We just have to brag on our great camping spot again. It is so big that this is the picture taken from the back of our site towards our motor home. One of the biggest sites ever!
We also have to include a picture of the huge vines that wind their way up the trunks of most of the trees in the park. Mark has been eyeing this vine all week, sure that it would help him climb our tree.
In Texas state parks, you can make reservations, but not for a particular site. So someone (like us) that shows up without a reservation, but in the middle of the week when no one is here, gets to pick the very best site.
This park is very popular among people from nearby Houston, and we found out that every camping spot has been reserved for this weekend for several months. So we hoped for a way to stay in our beautiful camping spot, but it didn't look very hopeful. But then we were "blessed" with the same cold front that dumped three feet of snow on the northeast. Our version of the cold front was temperatures that dipped into the 50's, with strong winds during the day.

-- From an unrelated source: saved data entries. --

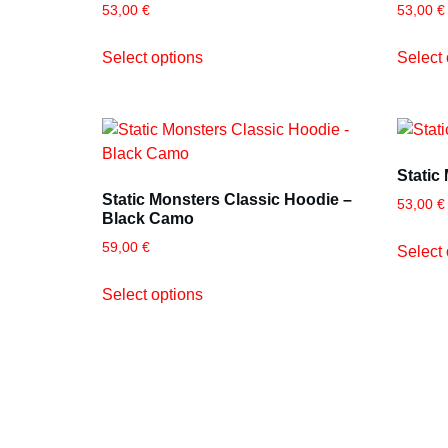
53,00
€
53,00
€
Select options
Select 
Static
Static Monsters Classic Hoodie –
53,00
€
Black Camo
59,00
€
Select 
Select options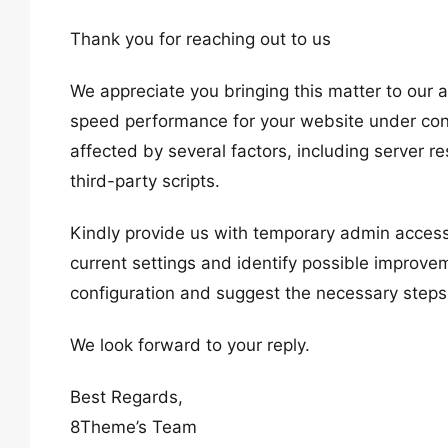
Thank you for reaching out to us
We appreciate you bringing this matter to our
speed performance for your website under con
affected by several factors, including server r
third-party scripts.
Kindly provide us with temporary admin acces
current settings and identify possible improv
configuration and suggest the necessary steps
We look forward to your reply.
Best Regards,
8Theme’s Team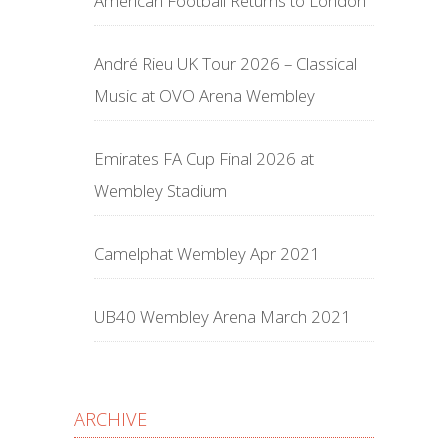
American Football Returns to London
André Rieu UK Tour 2026 – Classical
Music at OVO Arena Wembley
Emirates FA Cup Final 2026 at
Wembley Stadium
Camelphat Wembley Apr 2021
UB40 Wembley Arena March 2021
ARCHIVE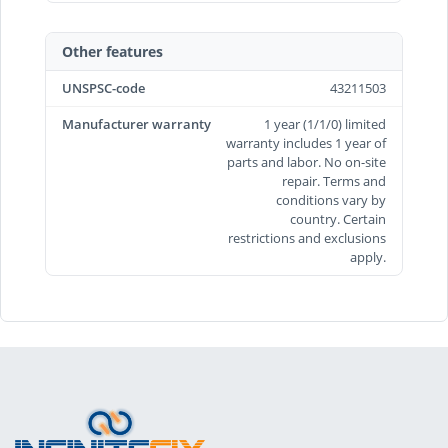
Other features
UNSPSC-code
43211503
Manufacturer warranty
1 year (1/1/0) limited
warranty includes 1 year of
parts and labor. No on-site
repair. Terms and
conditions vary by
country. Certain
restrictions and exclusions
apply.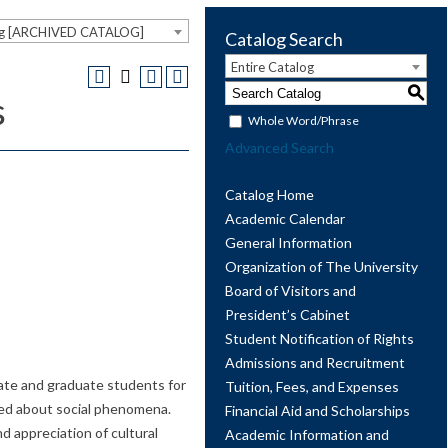
og [ARCHIVED CATALOG]
Catalog Search
Entire Catalog
S
s
Whole Word/Phrase
Advanced Search
Catalog Home
Academic Calendar
General Information
Organization of The University
Board of Visitors and
President’s Cabinet
Student Notification of Rights
Admissions and Recruitment
ate and graduate students for
Tuition, Fees, and Expenses
rmed about social phenomena.
Financial Aid and Scholarships
 appreciation of cultural
Academic Information and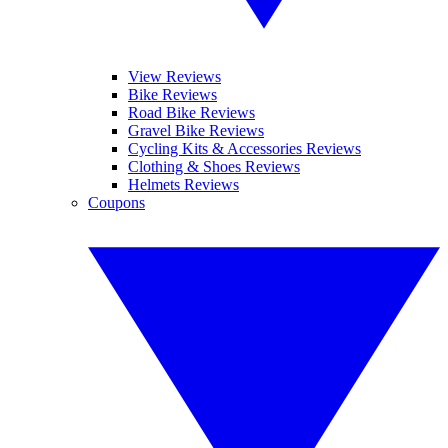
View Reviews
Bike Reviews
Road Bike Reviews
Gravel Bike Reviews
Cycling Kits & Accessories Reviews
Clothing & Shoes Reviews
Helmets Reviews
Coupons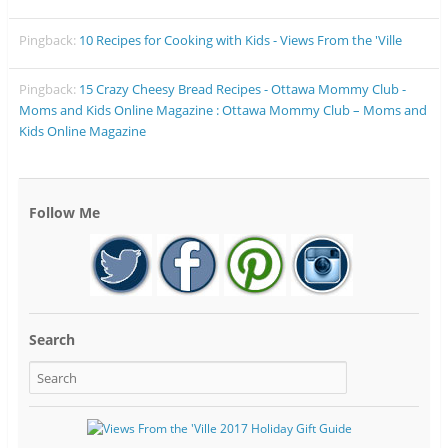
Pingback:
10 Recipes for Cooking with Kids - Views From the 'Ville
Pingback:
15 Crazy Cheesy Bread Recipes - Ottawa Mommy Club -
Moms and Kids Online Magazine : Ottawa Mommy Club – Moms and
Kids Online Magazine
Follow Me
Search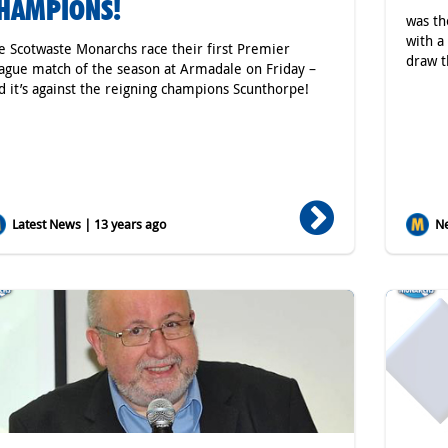
HAMPIONS!
was th
with a
e Scotwaste Monarchs race their first Premier
draw t
ague match of the season at Armadale on Friday –
d it’s against the reigning champions Scunthorpe!
Latest News | 13 years ago
Ne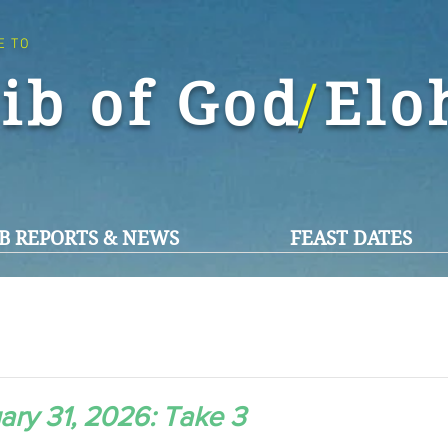
E TO
ib of God El
/
B REPORTS & NEWS
FEAST DATES
ary 31, 2026: Take 3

That was enough to scare away most of the 300 boy scouts that were converging on the park for the weekend, so we got to stay!

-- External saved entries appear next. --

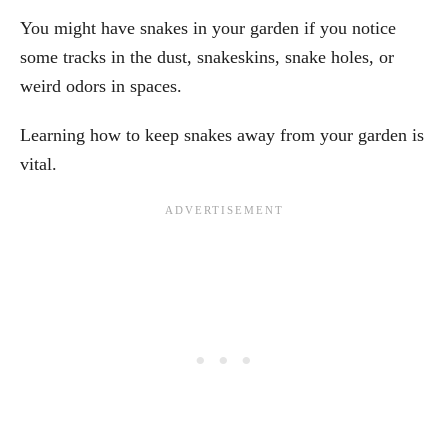
You might have snakes in your garden if you notice
some tracks in the dust, snakeskins, snake holes, or
weird odors in spaces.
Learning how to keep snakes away from your garden is
vital.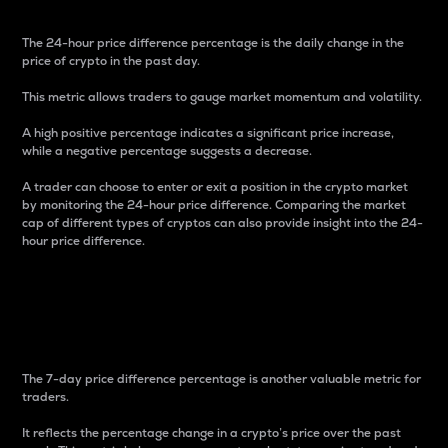
The 24-hour price difference percentage is the daily change in the
price of crypto in the past day.
This metric allows traders to gauge market momentum and volatility.
A high positive percentage indicates a significant price increase,
while a negative percentage suggests a decrease.
A trader can choose to enter or exit a position in the crypto market
by monitoring the 24-hour price difference. Comparing the market
cap of different types of cryptos can also provide insight into the 24-
hour price difference.
7-Day Price Difference
Percentage
The 7-day price difference percentage is another valuable metric for
traders.
It reflects the percentage change in a crypto’s price over the past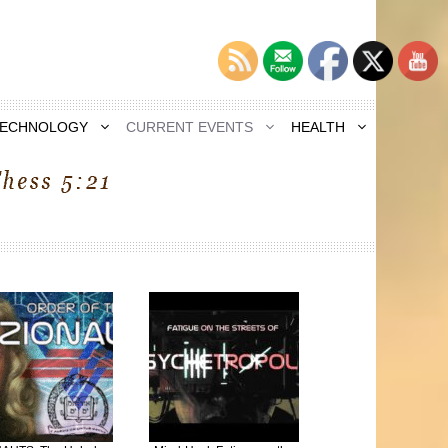
TECHNOLOGY
CURRENT EVENTS
HEALTH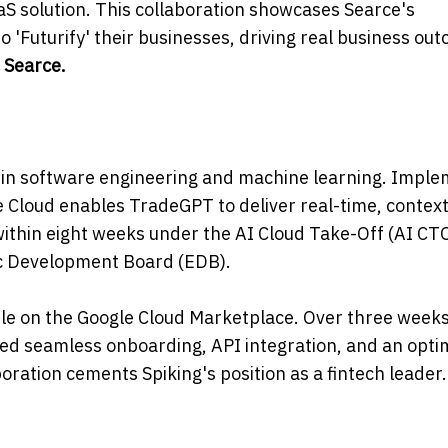
aS solution. This collaboration showcases Searce's
 'Futurify' their businesses, driving real business ou
 Searce.
ly in software engineering and machine learning. Impl
Cloud enables TradeGPT to deliver real-time, context
within eight weeks under the AI Cloud Take-Off (AI CTO
c Development Board (EDB).
ble on the Google Cloud Marketplace. Over three weeks
red seamless onboarding, API integration, and an opti
ration cements Spiking's position as a fintech leader.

By the end of the week end, we again had the place to ourselves. This picture was taken as the sinking sun illuminated our now empty campground.
We take advantage of these cold, windy days to catch up on laundry, and we made a batch of cookies! We had to burn off those cookie calories, so the next day we continued our long bike rides and hikes around the 34 miles of trails in the park.

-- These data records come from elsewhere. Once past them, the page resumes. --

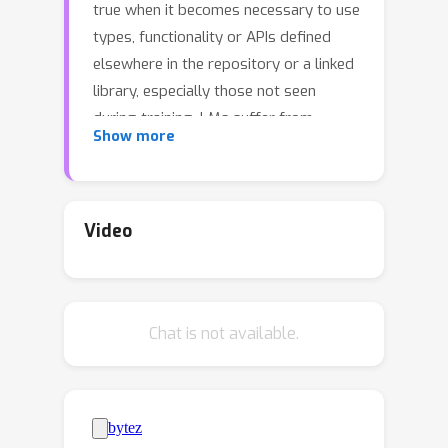
true when it becomes necessary to use
types, functionality or APIs defined
elsewhere in the repository or a linked
library, especially those not seen
during training. LMs suffer from
Show more
limited awareness of such global
context and end up
hallucinating.Integrated development
environments (IDEs) assist developers
Video
in understanding repository context
using static analysis. We extend this
assistance, enjoyed by developers, to
Chat is not available.
LMs. We propose monitor-guided
decoding (MGD) where a monitor uses
static analysis to guide the decoding.
We construct a repository-level
dataset PragmaticCode for method-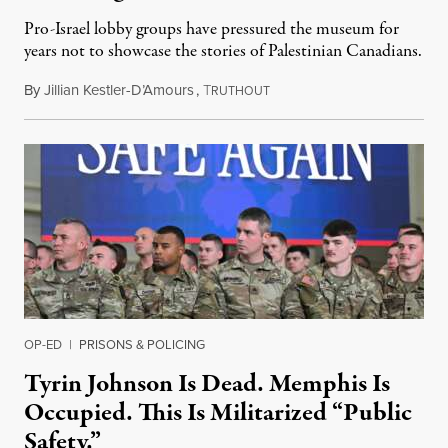
Pro-Israel lobby groups have pressured the museum for
years not to showcase the stories of Palestinian Canadians.
By
Jillian Kestler-D’Amours
,
T
July 22, 2026
RUTHOUT
OP-ED
|
PRISONS & POLICING
Tyrin Johnson Is Dead. Memphis Is
Occupied. This Is Militarized “Public
Safety.”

The little white dots under that big live oak tree are two ibis. We've seen hundreds of these birds in the park.
Actually, some of the park trails are closed because they are too muddy. We got on a few trails that should be closed, as riding a bike through the mud is one of the hardest and messiest things we have tried so far.
We found out this park was closed last spring because it was totally covered with water. You can still see the water mark on the trees and bushes throughout the park. It looks like our campground was under about three feet of water at the time the park was closed.
The water birds and alligators didn't seem to mind the flooding, and we can attest that they are doing well. We saw lots of these curious birds with bright red foreheads. A google search taught us that they are common gallinule.
We were easily entertained by this gray heron, intently watching the water for his next meal.
There is also a huge flock of vultures in the park. They must keep the dead animal carcasses cleaned up in a hurry with this size of clean-up crew. We counted over 150 vultures in the air at one time.
The park has a great nature center and very friendly staff. We also enjoyed this "clock" outside the nature center. Called an analemmatic sundial, it uses the sun's movement pattern to measure time. Denisa is the gnomon, a fancy name for any object used to cast a shadow on the dial. But since she is a moving gnomon, she can move to different areas of the dial to reflect the sun's position in the sky during different months of the year. By standing on the square marked as "January," her upraised arms point at the correct time of day. It was actually 2:50 when we took this picture--very accurate!
We are learning some of the curious hunting styles that God has given to some curious birds. This is an anhinga--also known as a snake-bird. Instead of floating on top of the water like a duck, this bird will be totally submerged under water except for that long flexible neck. He looks like a snake going through the water. Those wings don't shed water, so he must come to the beach to spread his wings to dry.
This is a close up of an anhinga that let us get unusually close. When we saw the way he was holding his wing we kept our distance because we thought he was either injured or perhaps a juvenile.
God gave this little snowy egret a great hunting tool. On the end of those long black legs are bright yellow toes. He wiggles his yellow toes to stir up aquatic life that might think they are chasing a worm for lunch--only to find that they have become lunch for the egret instead.
The turtles also seem to be doing well at Brazos Bend. We are looking at them with a different degree of respect after watching one inside the jaws of an alligator.
Since we were blessed to get to stay through the weekend, we were looking for a place to attend church on Sunday morning. Right outside the park is Brazos Bend Baptist Church, and we enjoyed the service here with the friendly congregation. If you look closely on the sign, you can see that there was a chili-cook off, and we were invited to stay and help judge the best chili. This is the second time we have been a soup judge in the past week. We're wondering if this could lead to a second career for us as professional food judges. What a delicious career!
Staying through Sunday also meant watching the professional football playoff games on Sunday afternoon. On this beautiful afternoon, Mark finally had the opportunity to watch the games outside. We have been on the road for over a year, and this is the first time we have used that outdoor television. It was also a good time to sort out the citrus fruit that we brought with us from the Rio Grande Valley. You can see the piles of oranges, tangerines and grape fruit on the ground beside the motor home. We have certainly been enjoying eating and sharing the citrus we picked off Denisa's Mother's trees in Mission.
With the beautiful weather, we started a campfire and had a hotdog supper. That would also include a smorse dessert while the football games wound down.
A herd of deer wandered into the site next door. This has to be one of Denisa's favorite park pictures. It includes campfire toasted marshmallows, wildlife, and a beautiful Spanish-moss-draped oak tree, all taken from our huge camping spot. We have been blessed with our stay at Brazos Bend State Park!